= Work to complete =
In the data, find the word "bottom" and copy out every line that has it.
◇ ◇ ◇ ◇ ◇
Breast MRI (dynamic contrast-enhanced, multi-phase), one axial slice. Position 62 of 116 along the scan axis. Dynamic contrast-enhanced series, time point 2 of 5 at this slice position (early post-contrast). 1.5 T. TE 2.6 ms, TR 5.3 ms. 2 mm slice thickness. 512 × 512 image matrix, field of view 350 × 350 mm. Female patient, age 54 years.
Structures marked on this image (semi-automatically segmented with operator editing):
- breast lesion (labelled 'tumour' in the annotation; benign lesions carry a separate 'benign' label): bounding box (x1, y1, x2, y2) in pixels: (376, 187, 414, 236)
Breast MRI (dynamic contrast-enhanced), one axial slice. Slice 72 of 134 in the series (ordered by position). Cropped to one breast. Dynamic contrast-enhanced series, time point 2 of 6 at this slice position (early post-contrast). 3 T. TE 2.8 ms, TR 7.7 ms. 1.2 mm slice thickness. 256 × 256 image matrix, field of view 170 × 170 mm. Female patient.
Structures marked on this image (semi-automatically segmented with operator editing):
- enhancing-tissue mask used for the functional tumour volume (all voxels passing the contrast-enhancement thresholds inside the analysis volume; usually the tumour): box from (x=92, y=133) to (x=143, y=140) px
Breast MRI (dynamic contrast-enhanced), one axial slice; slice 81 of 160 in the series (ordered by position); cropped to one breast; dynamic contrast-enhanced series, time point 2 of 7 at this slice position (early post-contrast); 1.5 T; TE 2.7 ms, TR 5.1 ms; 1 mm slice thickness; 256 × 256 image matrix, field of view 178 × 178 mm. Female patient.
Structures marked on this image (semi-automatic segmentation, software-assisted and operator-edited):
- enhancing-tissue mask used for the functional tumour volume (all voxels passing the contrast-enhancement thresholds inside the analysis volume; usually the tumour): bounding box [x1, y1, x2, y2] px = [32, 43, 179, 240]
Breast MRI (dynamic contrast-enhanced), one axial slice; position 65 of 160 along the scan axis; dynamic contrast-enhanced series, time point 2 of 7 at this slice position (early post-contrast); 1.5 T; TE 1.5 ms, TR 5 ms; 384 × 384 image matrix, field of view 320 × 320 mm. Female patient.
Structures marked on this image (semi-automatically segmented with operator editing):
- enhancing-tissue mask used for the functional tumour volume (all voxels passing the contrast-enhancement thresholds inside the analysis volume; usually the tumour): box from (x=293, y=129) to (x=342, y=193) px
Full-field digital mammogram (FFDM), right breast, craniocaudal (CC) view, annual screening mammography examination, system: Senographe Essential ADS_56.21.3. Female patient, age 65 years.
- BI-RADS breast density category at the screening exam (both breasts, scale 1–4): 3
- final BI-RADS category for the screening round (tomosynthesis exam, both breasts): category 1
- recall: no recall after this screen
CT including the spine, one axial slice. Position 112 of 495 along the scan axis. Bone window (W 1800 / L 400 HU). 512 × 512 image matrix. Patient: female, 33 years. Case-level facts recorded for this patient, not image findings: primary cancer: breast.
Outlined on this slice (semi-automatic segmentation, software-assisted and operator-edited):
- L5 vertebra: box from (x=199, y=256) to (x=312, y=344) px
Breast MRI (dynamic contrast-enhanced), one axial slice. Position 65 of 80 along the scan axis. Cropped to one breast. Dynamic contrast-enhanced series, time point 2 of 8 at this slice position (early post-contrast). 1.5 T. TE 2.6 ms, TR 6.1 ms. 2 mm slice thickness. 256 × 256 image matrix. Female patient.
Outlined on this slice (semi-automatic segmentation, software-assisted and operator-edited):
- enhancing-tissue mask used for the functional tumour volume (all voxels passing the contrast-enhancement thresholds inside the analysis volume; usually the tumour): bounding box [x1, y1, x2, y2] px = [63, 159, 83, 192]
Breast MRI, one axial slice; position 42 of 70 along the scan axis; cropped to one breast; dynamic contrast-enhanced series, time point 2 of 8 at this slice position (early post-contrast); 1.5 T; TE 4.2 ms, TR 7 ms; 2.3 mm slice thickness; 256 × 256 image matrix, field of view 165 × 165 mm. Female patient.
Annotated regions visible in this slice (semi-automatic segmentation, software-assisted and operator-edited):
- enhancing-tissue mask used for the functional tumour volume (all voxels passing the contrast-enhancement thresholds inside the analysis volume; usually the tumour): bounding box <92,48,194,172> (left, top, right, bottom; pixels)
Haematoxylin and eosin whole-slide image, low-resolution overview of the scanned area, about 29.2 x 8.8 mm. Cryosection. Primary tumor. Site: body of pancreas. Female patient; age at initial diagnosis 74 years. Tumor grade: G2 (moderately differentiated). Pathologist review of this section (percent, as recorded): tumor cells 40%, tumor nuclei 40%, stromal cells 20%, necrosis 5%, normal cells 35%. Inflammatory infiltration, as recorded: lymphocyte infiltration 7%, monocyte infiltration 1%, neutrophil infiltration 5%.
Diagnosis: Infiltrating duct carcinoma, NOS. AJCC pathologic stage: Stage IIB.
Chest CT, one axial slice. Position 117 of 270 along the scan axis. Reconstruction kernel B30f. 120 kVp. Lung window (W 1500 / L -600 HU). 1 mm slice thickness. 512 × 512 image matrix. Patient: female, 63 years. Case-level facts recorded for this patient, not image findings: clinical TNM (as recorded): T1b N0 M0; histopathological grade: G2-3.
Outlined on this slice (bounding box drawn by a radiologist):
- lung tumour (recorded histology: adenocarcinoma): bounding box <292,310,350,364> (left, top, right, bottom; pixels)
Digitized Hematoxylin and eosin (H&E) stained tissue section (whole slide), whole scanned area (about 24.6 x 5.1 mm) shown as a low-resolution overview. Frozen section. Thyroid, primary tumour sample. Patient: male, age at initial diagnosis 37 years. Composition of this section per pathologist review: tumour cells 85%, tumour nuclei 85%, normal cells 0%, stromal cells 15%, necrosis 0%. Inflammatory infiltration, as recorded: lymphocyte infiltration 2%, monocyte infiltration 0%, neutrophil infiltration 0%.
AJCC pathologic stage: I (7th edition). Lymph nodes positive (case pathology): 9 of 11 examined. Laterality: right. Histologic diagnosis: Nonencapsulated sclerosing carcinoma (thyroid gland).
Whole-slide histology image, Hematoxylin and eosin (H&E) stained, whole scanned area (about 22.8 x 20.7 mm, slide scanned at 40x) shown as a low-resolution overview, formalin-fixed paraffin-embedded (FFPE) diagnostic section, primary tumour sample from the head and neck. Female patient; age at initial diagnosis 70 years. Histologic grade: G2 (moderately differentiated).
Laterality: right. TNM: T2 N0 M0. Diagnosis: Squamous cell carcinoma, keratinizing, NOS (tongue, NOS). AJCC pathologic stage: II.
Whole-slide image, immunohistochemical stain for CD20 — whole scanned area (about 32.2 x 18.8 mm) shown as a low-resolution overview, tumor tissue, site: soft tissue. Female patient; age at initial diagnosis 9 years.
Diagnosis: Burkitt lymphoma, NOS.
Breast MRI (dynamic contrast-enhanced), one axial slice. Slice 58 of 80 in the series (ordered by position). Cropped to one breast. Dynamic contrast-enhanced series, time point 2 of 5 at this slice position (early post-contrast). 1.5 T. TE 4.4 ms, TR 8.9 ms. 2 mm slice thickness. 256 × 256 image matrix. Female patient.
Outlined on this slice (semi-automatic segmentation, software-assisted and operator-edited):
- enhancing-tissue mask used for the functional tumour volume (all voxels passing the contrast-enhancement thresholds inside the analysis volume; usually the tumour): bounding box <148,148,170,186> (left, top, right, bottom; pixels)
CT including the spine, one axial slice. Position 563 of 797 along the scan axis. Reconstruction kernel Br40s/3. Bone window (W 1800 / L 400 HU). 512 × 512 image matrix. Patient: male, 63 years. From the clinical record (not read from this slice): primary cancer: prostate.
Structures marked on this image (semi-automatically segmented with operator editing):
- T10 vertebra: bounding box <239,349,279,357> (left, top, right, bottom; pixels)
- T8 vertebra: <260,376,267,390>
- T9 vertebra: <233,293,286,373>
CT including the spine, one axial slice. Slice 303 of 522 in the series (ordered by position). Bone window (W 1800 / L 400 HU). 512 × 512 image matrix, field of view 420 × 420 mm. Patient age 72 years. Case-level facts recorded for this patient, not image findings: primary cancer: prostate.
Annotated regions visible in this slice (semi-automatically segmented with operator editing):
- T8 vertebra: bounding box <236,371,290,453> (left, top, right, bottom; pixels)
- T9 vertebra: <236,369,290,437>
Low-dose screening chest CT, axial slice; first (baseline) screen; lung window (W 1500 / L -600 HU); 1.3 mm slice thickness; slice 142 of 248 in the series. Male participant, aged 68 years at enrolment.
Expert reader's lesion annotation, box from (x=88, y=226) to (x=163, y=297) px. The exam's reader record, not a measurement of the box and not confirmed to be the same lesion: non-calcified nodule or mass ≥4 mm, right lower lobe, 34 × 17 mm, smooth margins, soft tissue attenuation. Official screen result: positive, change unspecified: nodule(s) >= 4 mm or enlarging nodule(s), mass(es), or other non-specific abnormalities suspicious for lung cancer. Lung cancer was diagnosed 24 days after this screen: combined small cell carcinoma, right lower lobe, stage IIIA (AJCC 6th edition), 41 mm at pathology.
◇ ◇ ◇ ◇ ◇
= Response to the task =
- enhancing-tissue mask used for the functional tumour volume (all voxels passing the contrast-enhancement thresholds inside the analysis volume; usually the tumour): bounding box <92,48,194,172> (left, top, right, bottom; pixels)
- lung tumour (recorded histology: adenocarcinoma): bounding box <292,310,350,364> (left, top, right, bottom; pixels)
- enhancing-tissue mask used for the functional tumour volume (all voxels passing the contrast-enhancement thresholds inside the analysis volume; usually the tumour): bounding box <148,148,170,186> (left, top, right, bottom; pixels)
- T10 vertebra: bounding box <239,349,279,357> (left, top, right, bottom; pixels)
- T8 vertebra: bounding box <236,371,290,453> (left, top, right, bottom; pixels)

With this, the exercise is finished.